Awesome harvest. I may try planting in a container next year if I can find some slips. Garden centers here typically don’t carry them, so I may have to mail order. By the way, SESE suggests using a small electric space heater near your potatoes to get the temps you need when curing.
That is a great tip! I just set up a little electric heater down near the sweet potatoes to see if I can raise the temps a bit. The humidity is high enough (80%+), but the temperature is cooler than it usually is this time of year.
I love Norma’s Purple sweet potato. I got some slips from her a few years ago and they always do well in the garden. I grow slips from them every year and I have to start them months later than the Garnets as they break dormancy very easily and grow so well.
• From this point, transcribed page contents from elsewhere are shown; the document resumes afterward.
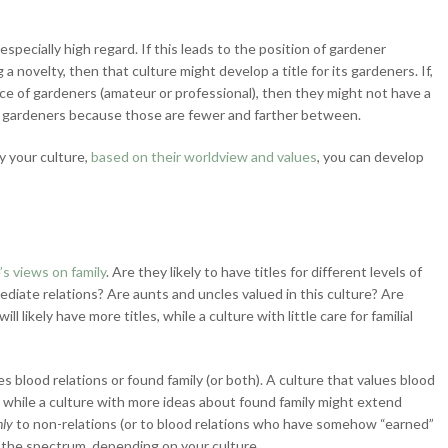
especially high regard. If this leads to the position of gardener
 novelty, then that culture might develop a title for its gardeners. If,
e of gardeners (amateur or professional), then they might not have a
ional gardeners because those are fewer and farther between.
 your culture,
based on their worldview and values
, you can develop
’s views on family
. Are they likely to have titles for different levels of
mmediate relations? Are aunts and uncles valued in this culture? Are
l likely have more titles, while a culture with little care for familial
 blood relations or found family (or both). A culture that values blood
es, while a culture with more ideas about found family might extend
nly
to non-relations (or to blood relations who have somehow “earned”
on the spectrum, depending on your culture.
Those sweet potatoes are fabulous – I can’t even imagine a 3+pound sweet potato! I’m hoping to grow some next year – in pots like Dave. I just have to figure out how to do that – I didn’t even know what slips were until this year!
As usual, I am in awe of your magnificent harvest–this time just sweet potatoes. Or yams, most likely. I grow yams in big fabric Gro-pots in our driveway, since we have such a small yard (4500 sq ft with 1700 sq ft house, deck, three-car garage, driveway and sidewalks taking up most of the space.) It is time for harvest here too, but given how little attention I paid the Gro-pots this summer. I am not holding out much hope.
I am so impressed with your harvest of Sweet Potatoes! Daphne’s too were very inspiring. I hope I remember to start some slips next year and give it a try.
Nice sweet potato harvest, hope you will do a comparison of the 2 purple varieties you grew and write about it. Looking forward to the results of your Okinawan SP. Mine is still growing in the ice chest.
Norma, I will be sure and post about the two purple varieties, and I should know about the Okinawa variety soon.